— EXERCISE DESCRIPTION —
Transcribe only the lines from the one containing "border, is created using a handful of basic" through the final line of the entries below, exactly, and exclude the pictures.

Dataset entries:

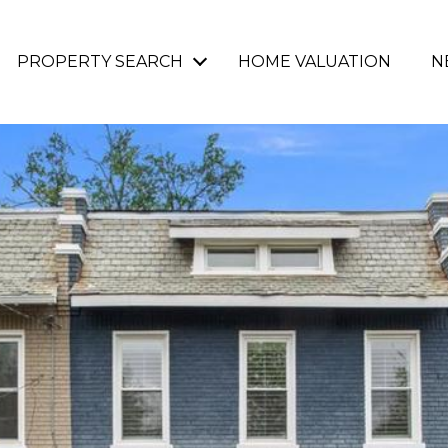
PROPERTY SEARCH
HOME VALUATION
N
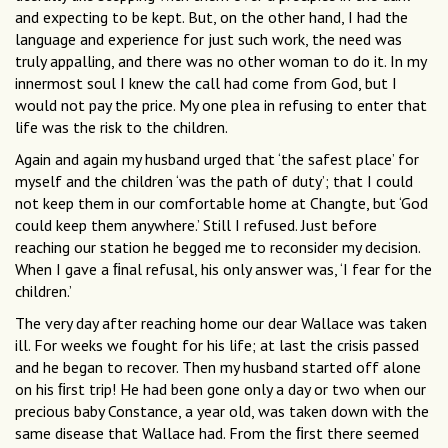
and expecting to be kept. But, on the other hand, I had the
language and experience for just such work, the need was
truly appalling, and there was no other woman to do it. In my
innermost soul I knew the call had come from God, but I
would not pay the price. My one plea in refusing to enter that
life was the risk to the children.
Again and again my husband urged that ‘the safest place’ for
myself and the children ‘was the path of duty’; that I could
not keep them in our comfortable home at Changte, but ‘God
could keep them anywhere.’ Still I refused. Just before
reaching our station he begged me to reconsider my decision.
When I gave a ﬁnal refusal, his only answer was, ‘I fear for the
children.’
The very day after reaching home our dear Wallace was taken
ill. For weeks we fought for his life; at last the crisis passed
and he began to recover. Then my husband started off alone
on his ﬁrst trip! He had been gone only a day or two when our
precious baby Constance, a year old, was taken down with the
same disease that Wallace had. From the ﬁrst there seemed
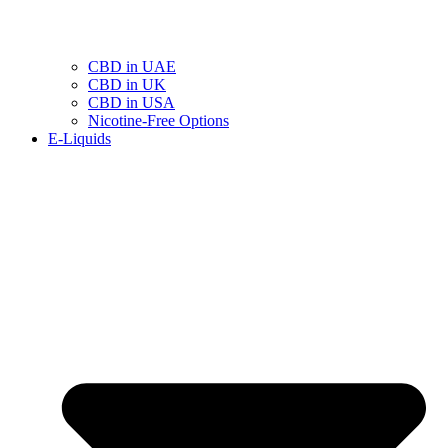
CBD in UAE
CBD in UK
CBD in USA
Nicotine-Free Options
E-Liquids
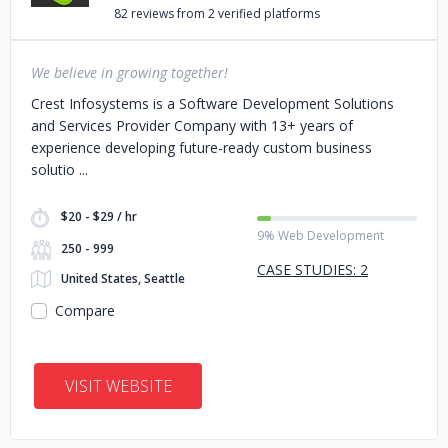
82 reviews from 2 verified platforms
We believe in growing together!
Crest Infosystems is a Software Development Solutions
and Services Provider Company with 13+ years of
experience developing future-ready custom business
solutio
$20 - $29 / hr
9% Web Development
250 - 999
CASE STUDIES: 2
United States, Seattle
Compare
VISIT WEBSITE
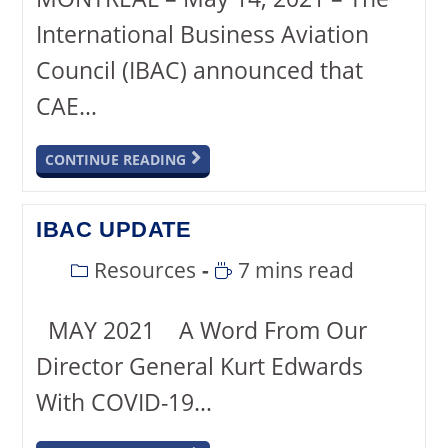
International Business Aviation
Council (IBAC) announced that
CAE…
CONTINUE READING
IBAC UPDATE
Resources
7 mins read
MAY 2021 A Word From Our
Director General Kurt Edwards
With COVID-19…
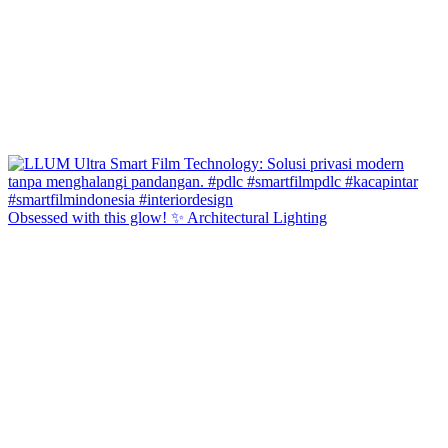
Obsessed with this glow! ✨ Architectural Lighting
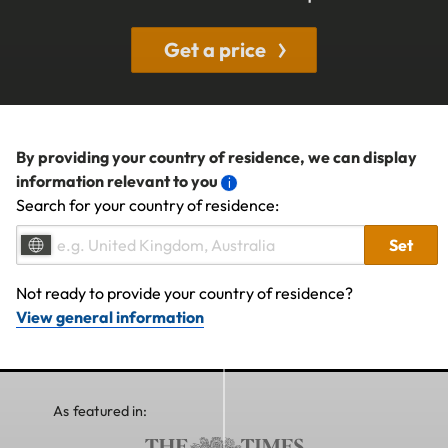
Get a price
By providing your country of residence, we can display
information relevant to you
Search for your country of residence:
Set
Not ready to provide your country of residence?
View general information
As featured in:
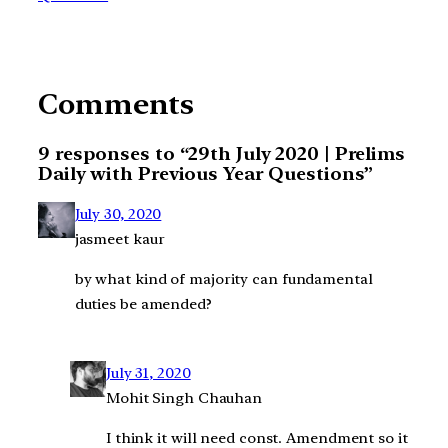
Comments
9 responses to “29th July 2020 | Prelims
Daily with Previous Year Questions”
July 30, 2020
jasmeet kaur
by what kind of majority can fundamental
duties be amended?
July 31, 2020
Mohit Singh Chauhan
I think it will need const. Amendment so it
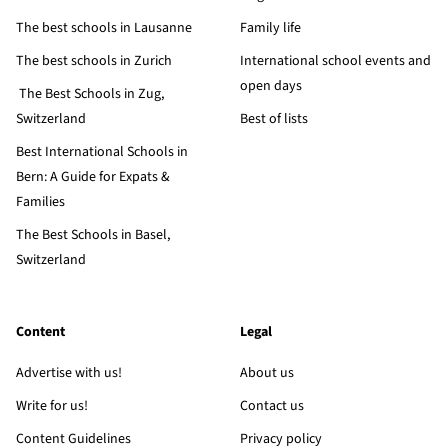
The best schools in Lausanne
Family life
The best schools in Zurich
International school events and
open days
The Best Schools in Zug,
Switzerland
Best of lists
Best International Schools in
Bern: A Guide for Expats &
Families
The Best Schools in Basel,
Switzerland
Content
Legal
Advertise with us!
About us
Write for us!
Contact us
Content Guidelines
Privacy policy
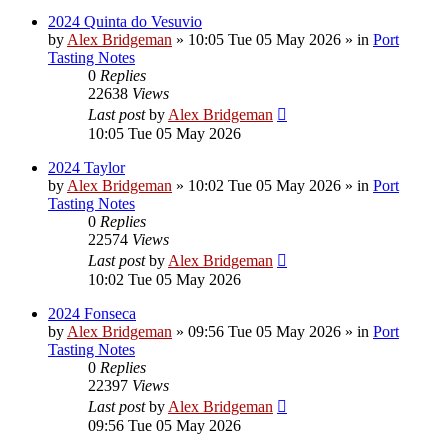
2024 Quinta do Vesuvio
by
Alex Bridgeman
»
10:05 Tue 05 May 2026
» in
Port
Tasting Notes
0
Replies
22638
Views
Last post
by
Alex Bridgeman
10:05 Tue 05 May 2026
2024 Taylor
by
Alex Bridgeman
»
10:02 Tue 05 May 2026
» in
Port
Tasting Notes
0
Replies
22574
Views
Last post
by
Alex Bridgeman
10:02 Tue 05 May 2026
2024 Fonseca
by
Alex Bridgeman
»
09:56 Tue 05 May 2026
» in
Port
Tasting Notes
0
Replies
22397
Views
Last post
by
Alex Bridgeman
09:56 Tue 05 May 2026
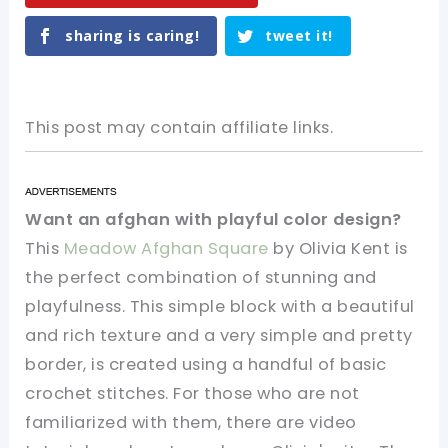
sharing is caring!
tweet it!
This post may contain affiliate links.
Want an afghan with playful color design?
This
Meadow Afghan Square
by Olivia Kent is
the perfect combination of stunning and
playfulness. This simple block with a beautiful
and rich texture and a very simple and pretty
border, is created using a handful of basic
crochet stitches. For those who are not
familiarized with them, there are video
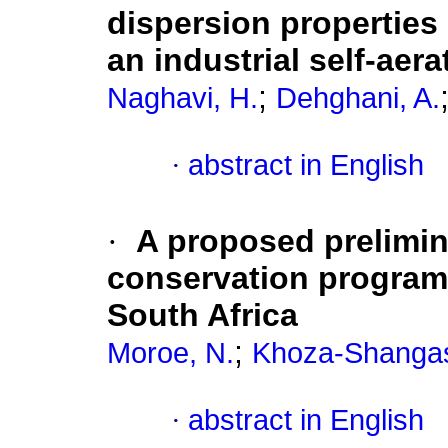
dispersion properties
an industrial self-aer
;
Naghavi, H.
Dehghani, A.
·
abstract in English
·
A proposed prelimin
conservation programm
South Africa
;
Moroe, N.
Khoza-Shangas
·
abstract in English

— RESPONSE TO THIS EXERCISE —
border, is created using a handful of basic
crochet stitches. For those who are not
familiarized with them, there are video
dispersion properties
an industrial self-aer
;
Naghavi, H.
Dehghani, A.
·
abstract in English
·
A proposed prelimin
conservation programm
South Africa
;
Moroe, N.
Khoza-Shangas
·
abstract in English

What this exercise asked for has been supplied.